節選段落:
+---+
Passage au crible n°102

COP19Source: Chaos International

2013年11月11日至23日聯合國氣候變遷綱要公約(UNFCCC) 第19屆締約國大會 (COP19) 暨京都議定書第九屆締約國大會 (CMP 9) 在波蘭首都華沙召開。此為史上第一次,在官方正式會議還沒結束之前,國際重要非政府組織聯合抵制會議並離開大會會場。

歷史回顧
理論框架
案例分析
參考資料

歷史回顧

1992 年里約高峰會後,由153國共同簽署UNFCCC,並建立了「共同但有差異原則」。里約高峰會準備期間,可以觀察到非政府組織積極參與其中。當中許多國際組織更企圖直接影響政府決策。1997年各國在UNFCCC的基礎上簽署了京都議定書(Kyoto Protocol)。此份議定書是目前國際上唯一具有法律約束力並賦予已開發國家義務的規範。然而,美國在2001年以實行議定書將會大幅傷害美國經濟為由,拒絕通過議定書。該議定書在2005年俄羅斯簽署後開始生效,時效到2012年12月31日。因此,在2005年後,各國展開後京都談判。2007年於巴厘島第十三屆會議(COP13)上各國簽署通過「巴厘路線圖」(Bali Road Map),約定在2009年哥本哈根會議上完成後京都談判。然而,哥本哈根會議並未帶來任何實質成果。2010年德班會議上通過在UNFCC下建立一個附屬機構:「德班平台增強行動特別工作小組-」(Ad Hoc Working Group on the Durban Platform for Enhanced Action)。此工作小組任務為促成一個具法律效應且能獲得共識的新公約。同一時間,也建立了一項特別金融機制「綠色氣候基金」(Green Climate Fund)。作用在將資金從先進國家轉移至最脆弱的國家。目前,針對建立一個獲得普遍共識協議的日程表被推遲到2015年完成,並於2020年以後生效。然而,2012年的多哈會議,只僅將京都議定書效力延期到2020年。

2013年,在波蘭會議召開之前,幾個重要工業國家公開宣稱不會加入京都議定書第二期的二氧化碳減排承諾。在此邏輯之下,澳大利亞宣布放棄徵收碳稅制度。日本則宣稱儘管之前承諾減量25%,但由於福島核災影響,至2020年前日本二氧化碳排放將會上升3,8%。談判過程中,美國、澳大利亞與加拿大企圖修改共同但有差異原則,在公平性與條約基礎下改變不同國家間分擔的義務。此外,這些國家更強烈反對建立「損害與賠償機制(les pertes et les dommages),此立場導致中國與77國集團憤而離開會場表達抗議。最終,有鑑於會議結果將是不具生產力與效率,包含了國際樂施會(Oxfam international)、綠色和平組織(Greenpeace)與世界自然基金會(WWF)等大型國際非政府組織,在2013年11月21日星期四,官方會議還沒有結束前,宣布撤退出本屆氣候談判會場。
+---+
資料區塊:
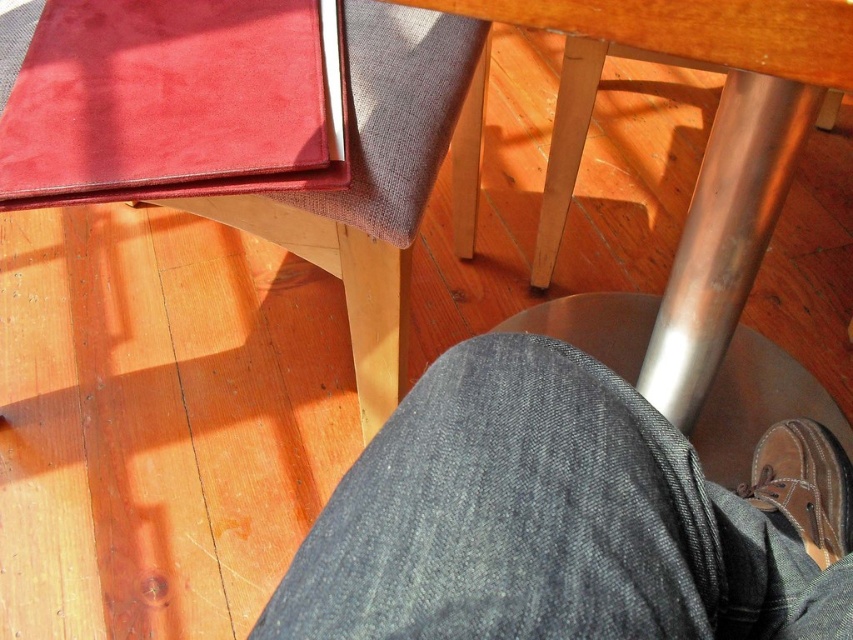
You are sitting at the table and want to kick your shoe towards a specific spot. The coordinates of the target spots are point (813, 424) and point (758, 502). Which coordinate corresponds to the spot that is further away from your current position?

Point (813, 424) is behind point (758, 502), so the spot at point (813, 424) is further away from your current position.

Based on the photo, you are sitting at the table and want to check if your dark blue denim jeans at lower center are covering your brown leather shoe at lower right. Based on the scene, can you confirm this?

The dark blue denim jeans at lower center is positioned over brown leather shoe at lower right, so yes, the jeans are covering the shoe.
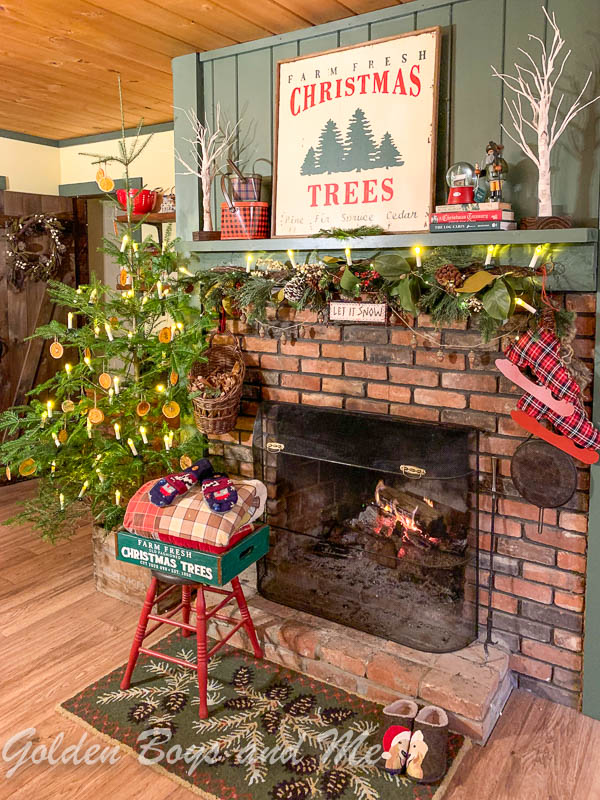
+---+
任務: 將COP19節選從「COP19Source: Chaos International」到「(CMP 9) 在波蘭首都華沙召開。此為史上第一次,在官方正式會議還沒結束之前,國際重要非政府組織聯合抵制會議並離開大會會場。」重寫一遍,並把其中的「聯合抵制」改為「集體抵制」。

本題結果:
COP19Source: Chaos International

2013年11月11日至23日聯合國氣候變遷綱要公約(UNFCCC) 第19屆締約國大會 (COP19) 暨京都議定書第九屆締約國大會 (CMP 9) 在波蘭首都華沙召開。此為史上第一次,在官方正式會議還沒結束之前,國際重要非政府組織集體抵制會議並離開大會會場。